Quelles sont, selon vous, les développements possibles de ce «vaudeville» et comment la situation pourrait se dénouer ? 

La décision la plus logique est un forfait du club R S Berkane mais on ne devrait pas s’arrêter là. Il faut aller à des sanctions plus graves à la mesure de la gravité des manipulations du Makhzen et des risques que ces manœuvres ont fait peser sur le pays hôte. Imaginez les dérives et dérapages possibles d’une population  éprise et férue de  football, excitée par la frustration d’un match attendu mais annulé. Imaginez les troubles à l’ordre public qu’aurait connu le pays hôte si les supporters contrariés s’étaient déchaînés dans les rues de la capitale. Qui aurait été responsable de toutes les victimes humaines ? Heureusement que les supporters algériens ont fait preuve d’une maturité exceptionnelle et se sont retirés dans le calme et la sérénité.


Quels sont les mécanismes juridiques susceptibles d’être mis en œuvre devant cette situation ?

Juste après le match non joué, la CAF a annoncé qu’elle saisirait les instances concernées sans préciser lesquelles. Il y a sur ce point une grande ambiguïté. Qui va agir contre qui ? Le  RS Berkane n’a pas été interdit de jouer. Il s’est abstenu de le faire malgré les maillots qui lui ont été offerts, aimablement, par la FAF. Les maillots de la discorde ont été  saisis par la Douane, institution de souveraineté qui ne dépend ni de la FAF ni de l’USMA. Si la Douane a agi de façon illégale, elle en assumera la responsabilité. Dans ce cas, nous ne sommes pas  devant un litige sportif mais devant un litige administratif. L’Algérie, représentée par la FAF, pourrait agir contre la CAF ou ses agents indélicats, dans le cas où celle-ci ne prononcerait pas un forfait contre le RS Berkane ou si elle se limiterait au forfait sans prononcer d’autres sanctions, telles que la suspension du club qui a bafoué les principes fondateurs des lois du sport universel et causé des troubles et des préjudices à la FAF. Je ne peux  pas imaginer que la CAF puisse sanctionner l’USMA en lui ôtant les trois points du match. Celle-ci  s’est présentée sur le stade. Les arbitres aussi doivent s’expliquer, car leur absence sur le terrain est inexcusable. Ils ont fourni une couverture à la limite de la complicité avec le club  défaillant. 

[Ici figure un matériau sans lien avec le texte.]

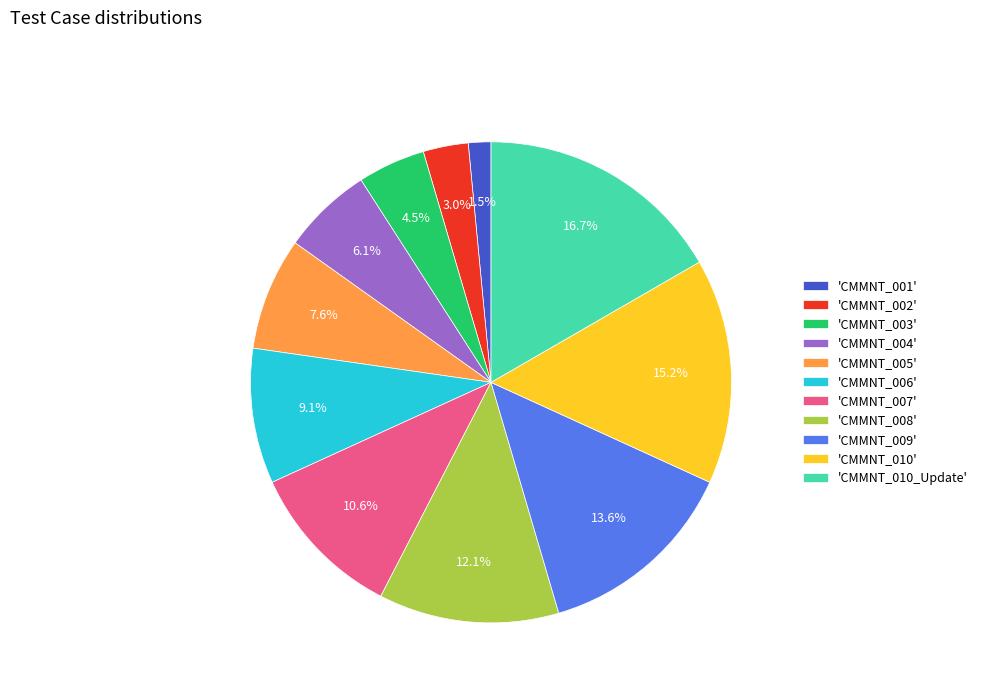

What is the largest slice in the pie chart?

'CMMNT_010_Update'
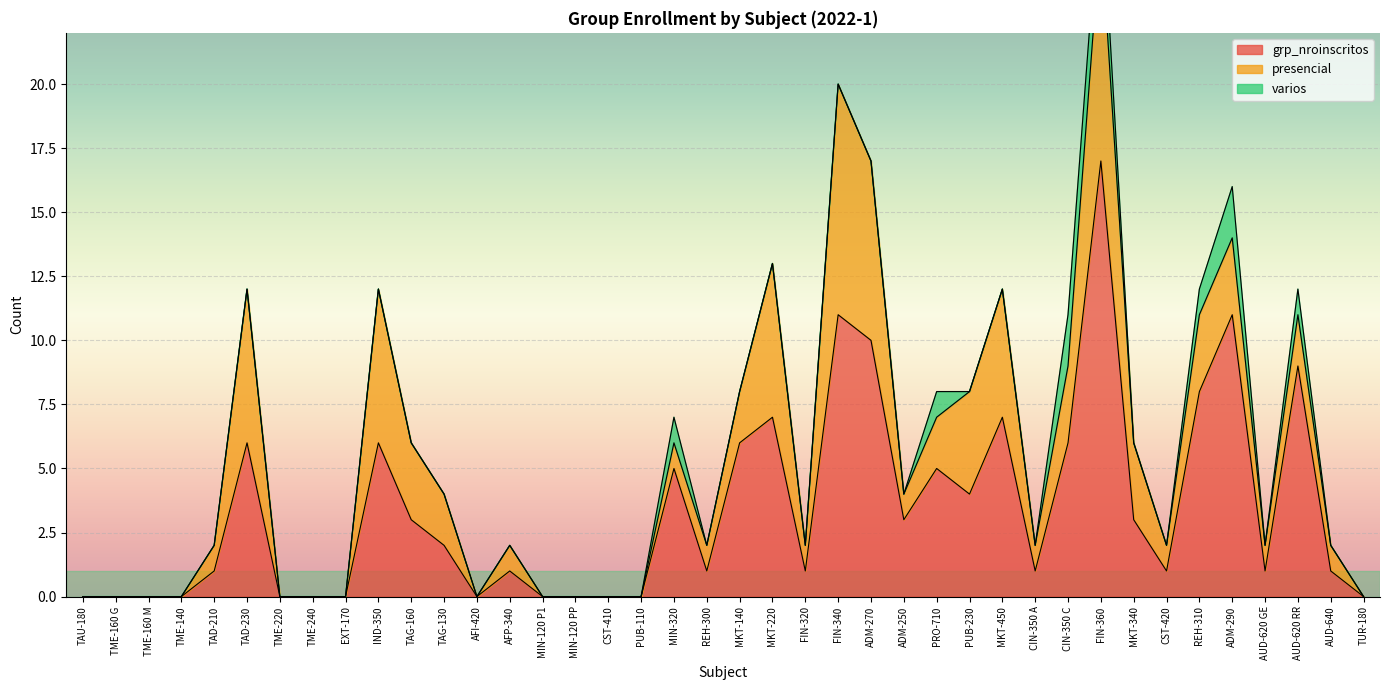

Which series has the widest spread of values?

grp_nroinscritos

Quels sont vos pronostics pour cette bataille juridique ? 

Tous les juristes de bonne foi vous diront que la légalité et l’éthique sportive sont du côté algérien. Cependant, la mauvaise politique a toujours corrompu le bon sport. Deux instances pourraient être interpellés : les organes de règlement des litiges de la CAF ou le Tribunal arbitral des sports, organes de la FIFA. La CAF est juge et partie. Son parti pris  est clair. Elle a autorisé l’utilisation du maillot de la discorde, en dépit de la flagrante et criarde illégalité. Les arbitres nommés par la CAF ne se seraient pas présentés sur le stade et, ainsi, se sont écartés de leur devoir d’impartialité et de neutralité. La proximité de la CAF avec le Makhzen est un secret de Polichinelle. Le Tribunal arbitral du sport est «un  instrument entre les mains de l’Occident». Cette juridiction  (TAS) a rejeté l’appel du Comité olympique russe qui contestait sa suspension, décidée mi-octobre par le Comité international olympique (CIO), en lien avec le conflit en Ukraine.  

Le CIO et le TAS par ricochet n’ont eu aucune réaction face au Comité olympique israélien pour le génocide de GAZA et au Comité olympique marocain pour l’annexion du Sahara occidental. L’Algérie a toujours été à la pointe des combats pour les causes justes. Elle a été une fervente opposante de l’Apartheid sportif et l’Apartheid tout court. L’Algérie s’oppose haut et fort au sionisme en politique. Elle est l’initiatrice du processus historique de reconnaissance de l’Etat de Palestine par l’ONU. Elle s’est opposée à l’entrée d’Israël comme membre observateur à l’Union africaine, soutenue par le Maroc et d’autres Etats africains. Les athlètes algériens ont toujours  boycotté des compétitions face à des athlètes israéliens. Dans cette bataille, le droit et l’éthique sportive s’opposeront  à la politique et lorsque la politique entre dans une enceinte, le droit en sort. La construction d’un nouvel ordre sportif mondial doit être engagée.